難病で亡くなった娘との再会

田村素子 さん(仮名)・都島北教区

 私には息子と娘、二人の子供がいました。息子は生まれながらに健常児で今も元気で暮らしていますが、娘は国の難病指定にされている病気をもって生まれてきました。紫外線に当たることによって神経細胞が破壊され、少しずつ身体全体が弱り、将来は歩くこともできず全介助になると言われました。病院の先生からは「早い時期に死を迎えます」と宣告されました。その時、娘はまだ生後7ヶ月でした。病院の先生に告知を受けたときのショックで、私は娘と二人、どのように家にたどり着いたか今でも憶えていません。

 その後、極力紫外線を浴びないように家中の窓に紫外線をカットするフィルムを貼り、また車にも紫外線カットのフィルムを貼りました。本人にはできるだけ紫外線を当てないよう、夏でも長袖の服を着せ、帽子をかぶせ、顔には紫外線防止の日焼け止めクリームを塗り、日中はあまり外には出さず、夜になるとよく出かけていました。

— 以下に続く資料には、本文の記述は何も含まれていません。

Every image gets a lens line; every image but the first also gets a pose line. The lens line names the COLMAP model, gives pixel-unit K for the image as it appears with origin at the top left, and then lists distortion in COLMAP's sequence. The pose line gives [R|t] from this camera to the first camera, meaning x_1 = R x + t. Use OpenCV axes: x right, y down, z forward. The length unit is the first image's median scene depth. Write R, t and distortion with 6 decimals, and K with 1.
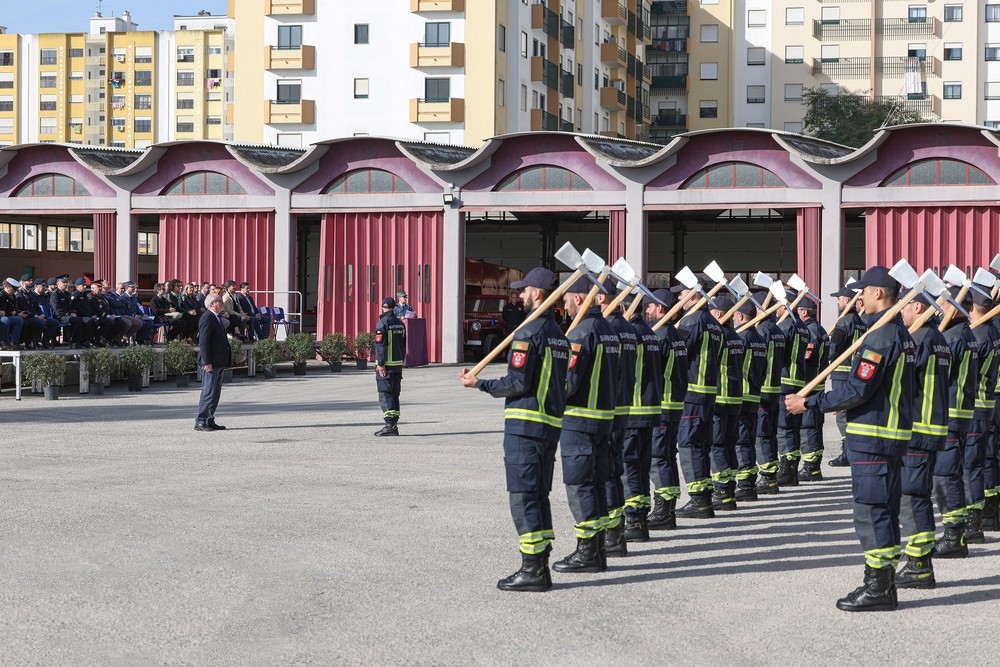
lens RADIAL K [[2019.9, 0, 499.1], [0, 2019.9, 334.6], [0, 0, 1]] dist [0.095354, 0.000000]
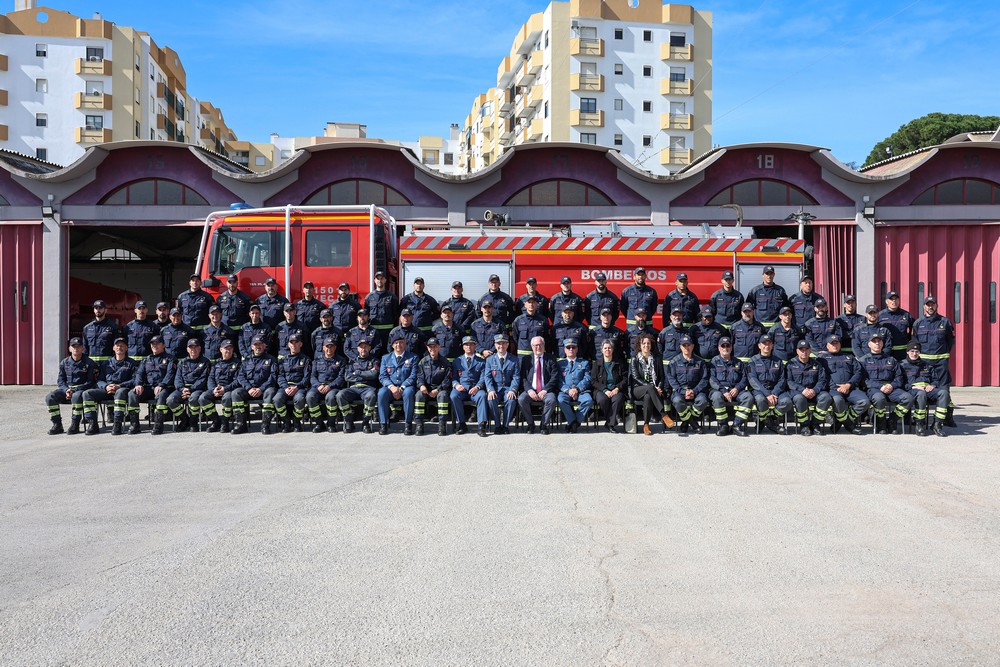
lens RADIAL K [[896.6, 0, 500.2], [0, 896.6, 334.7], [0, 0, 1]] dist [-0.002577, -0.008728]
pose [[0.927440, -0.013034, 0.373744, 0.012880], [0.014289, 0.999898, -0.000587, -0.006019], [-0.373698, 0.005885, 0.927532, 0.500093]]
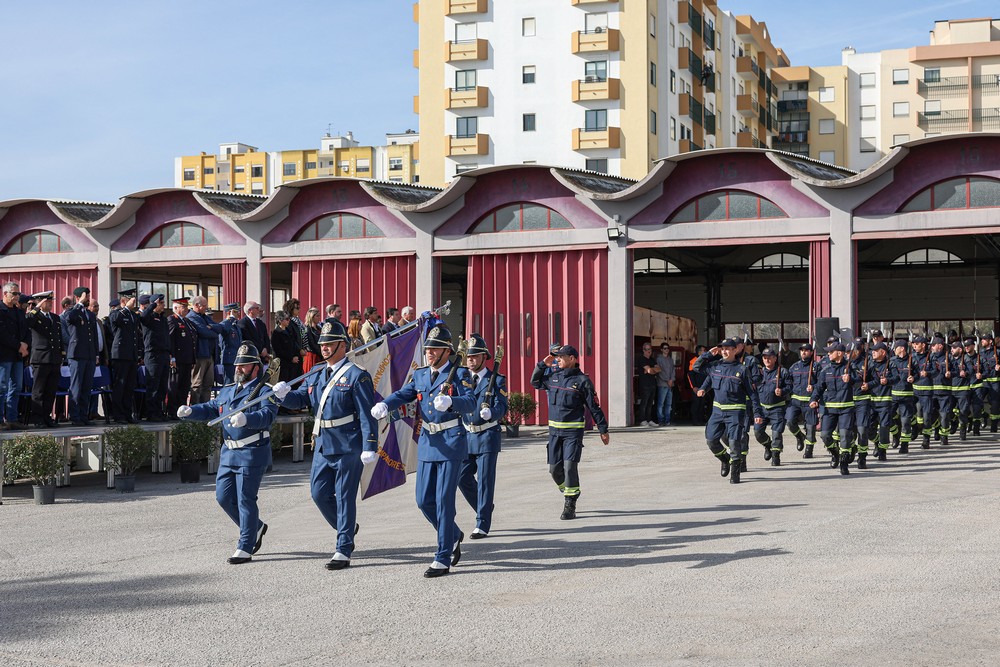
lens RADIAL K [[1471.6, 0, 499.7], [0, 1471.6, 338.1], [0, 0, 1]] dist [-0.012440, 0.000000]
pose [[0.995184, -0.015572, -0.096775, -0.012671], [0.012655, 0.999449, -0.030689, -0.004552], [0.097200, 0.029316, 0.994833, 0.356290]]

 家族の皆がよく協力してくれましたが、残念ながら娘は行年22歳で亡くなりました。

 私は当時、主人のほうの他宗派に所属していましたので、娘が亡くなったことをお寺に知らせ、「すぐに枕経をあげて欲しい」と頼みました。しかし、「そちらは遠いので近くの方を紹介します」と言われましたので、紹介されたお寺へ電話をすると「住職は出かけていて遅くなります」とのことでした。

 どうしたらいいのか分からず思案にくれていた折、娘が亡くなったことを聞きつけて家に来てくださっていた方が「私がお参りする清風寺に相談してみますか?」と仰って下さいました。そのことを主人に相談しますと「すぐにお願いしてほしい」言いましたので、私はその方にお願いをしました。

 早速、清風寺からお教務さん(お坊さん)がやって来てくださり、色々と助言をいただいたのち、臨終のお看経をお勤めしていただきました。その後、葬儀も無事に終え、娘を送ってあげることができました。

 親にとって、子供を亡くすことほど辛いことはありません。しかし、その後清風寺へお参りさせていただくようになり、美しい本堂で御題目をお唱えし、お教務さんの御法門(説法)を聴聞させていただくにつれ、少しずつ悲しみが癒されていきました。

 娘が亡くなってから、初めて清風寺の御会式に誘われて家族でお参りさせていただいた時、とても不思議な現象が起こりました。きっと仏様が私に見せてくださったのでしょう。本堂内陣におまつりされている日蓮聖人の御尊像の前に、突如大きなスクリーンが現れ、そこに映し出されるように笑っている娘の顔が浮かび上がったのです。私はその幸せそうな娘の姿を見て、涙が止まりませんでした。きっと本門佛立宗の御題目で送ってあげたことを喜んでくれたのだと思いました。私はその不思議な現象を今でも昨日のことのように覚えております。

 現在は組長(自分が所属する組のお世話をする長)のお役をいただき、微力ながら夫婦共々お寺のお手伝いをさせていただいております。これからも日々、御恩返しのご奉公に精進させていただきたいと思います。